**Job**
Reproduce the following records verbatim, starting at the line containing "catalogue / barcode: US 356360" and ending at the line containing "state / province: California", with both of those lines included.

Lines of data

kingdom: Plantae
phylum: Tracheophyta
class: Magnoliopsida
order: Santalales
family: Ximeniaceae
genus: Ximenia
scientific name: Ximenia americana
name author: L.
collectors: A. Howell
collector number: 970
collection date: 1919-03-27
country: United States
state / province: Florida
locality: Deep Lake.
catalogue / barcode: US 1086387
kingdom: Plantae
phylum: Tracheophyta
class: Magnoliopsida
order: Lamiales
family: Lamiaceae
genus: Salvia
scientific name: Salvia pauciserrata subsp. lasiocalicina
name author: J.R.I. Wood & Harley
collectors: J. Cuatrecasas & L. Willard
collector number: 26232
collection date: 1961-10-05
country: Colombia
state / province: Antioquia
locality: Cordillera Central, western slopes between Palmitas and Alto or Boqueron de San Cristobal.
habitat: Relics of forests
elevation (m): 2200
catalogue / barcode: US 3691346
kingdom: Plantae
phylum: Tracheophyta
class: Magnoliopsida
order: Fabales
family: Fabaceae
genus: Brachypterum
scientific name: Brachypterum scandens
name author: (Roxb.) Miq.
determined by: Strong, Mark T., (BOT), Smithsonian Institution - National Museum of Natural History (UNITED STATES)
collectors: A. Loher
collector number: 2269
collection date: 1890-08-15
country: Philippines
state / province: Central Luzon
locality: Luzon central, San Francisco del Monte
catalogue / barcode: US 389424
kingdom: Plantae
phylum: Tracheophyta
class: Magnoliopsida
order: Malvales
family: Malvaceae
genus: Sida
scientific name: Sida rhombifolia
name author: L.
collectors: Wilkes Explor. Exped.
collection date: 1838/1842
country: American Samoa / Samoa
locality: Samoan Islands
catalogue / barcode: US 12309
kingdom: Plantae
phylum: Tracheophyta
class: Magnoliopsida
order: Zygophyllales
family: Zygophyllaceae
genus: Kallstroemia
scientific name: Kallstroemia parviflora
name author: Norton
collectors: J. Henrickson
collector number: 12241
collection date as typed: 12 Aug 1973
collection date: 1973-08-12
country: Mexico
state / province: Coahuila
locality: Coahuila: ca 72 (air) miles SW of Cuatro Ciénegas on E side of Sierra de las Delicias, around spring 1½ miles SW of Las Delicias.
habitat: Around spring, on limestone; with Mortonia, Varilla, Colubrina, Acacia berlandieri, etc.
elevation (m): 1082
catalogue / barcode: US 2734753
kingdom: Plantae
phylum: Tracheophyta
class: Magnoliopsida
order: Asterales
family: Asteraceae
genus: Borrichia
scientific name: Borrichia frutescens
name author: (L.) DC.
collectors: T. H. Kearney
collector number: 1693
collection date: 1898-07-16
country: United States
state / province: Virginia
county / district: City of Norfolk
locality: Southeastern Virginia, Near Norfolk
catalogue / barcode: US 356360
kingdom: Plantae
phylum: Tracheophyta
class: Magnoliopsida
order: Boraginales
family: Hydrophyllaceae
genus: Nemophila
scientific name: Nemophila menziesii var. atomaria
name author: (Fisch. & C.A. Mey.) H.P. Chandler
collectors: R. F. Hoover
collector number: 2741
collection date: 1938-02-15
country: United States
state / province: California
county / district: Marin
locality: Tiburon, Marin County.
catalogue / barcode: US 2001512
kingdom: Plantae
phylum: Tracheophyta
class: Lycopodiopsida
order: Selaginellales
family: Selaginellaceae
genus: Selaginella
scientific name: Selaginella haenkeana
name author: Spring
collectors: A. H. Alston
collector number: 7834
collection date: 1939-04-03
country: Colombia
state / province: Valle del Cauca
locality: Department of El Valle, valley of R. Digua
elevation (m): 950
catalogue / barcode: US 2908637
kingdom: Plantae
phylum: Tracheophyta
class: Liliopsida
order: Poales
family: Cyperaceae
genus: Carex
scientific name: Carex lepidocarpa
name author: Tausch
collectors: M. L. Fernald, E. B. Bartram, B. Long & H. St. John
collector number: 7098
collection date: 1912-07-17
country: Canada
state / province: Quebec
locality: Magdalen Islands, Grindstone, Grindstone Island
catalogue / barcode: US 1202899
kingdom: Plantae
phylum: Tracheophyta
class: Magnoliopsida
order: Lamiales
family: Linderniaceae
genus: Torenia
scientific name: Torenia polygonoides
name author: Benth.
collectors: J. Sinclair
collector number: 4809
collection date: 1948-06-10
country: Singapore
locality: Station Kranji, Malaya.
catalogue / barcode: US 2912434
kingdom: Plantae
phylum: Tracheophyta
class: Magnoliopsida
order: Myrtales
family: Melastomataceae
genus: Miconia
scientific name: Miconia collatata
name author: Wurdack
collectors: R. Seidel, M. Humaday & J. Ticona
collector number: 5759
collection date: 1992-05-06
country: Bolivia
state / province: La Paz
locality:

**Task answer**
catalogue / barcode: US 356360
kingdom: Plantae
phylum: Tracheophyta
class: Magnoliopsida
order: Boraginales
family: Hydrophyllaceae
genus: Nemophila
scientific name: Nemophila menziesii var. atomaria
name author: (Fisch. & C.A. Mey.) H.P. Chandler
collectors: R. F. Hoover
collector number: 2741
collection date: 1938-02-15
country: United States
state / province: California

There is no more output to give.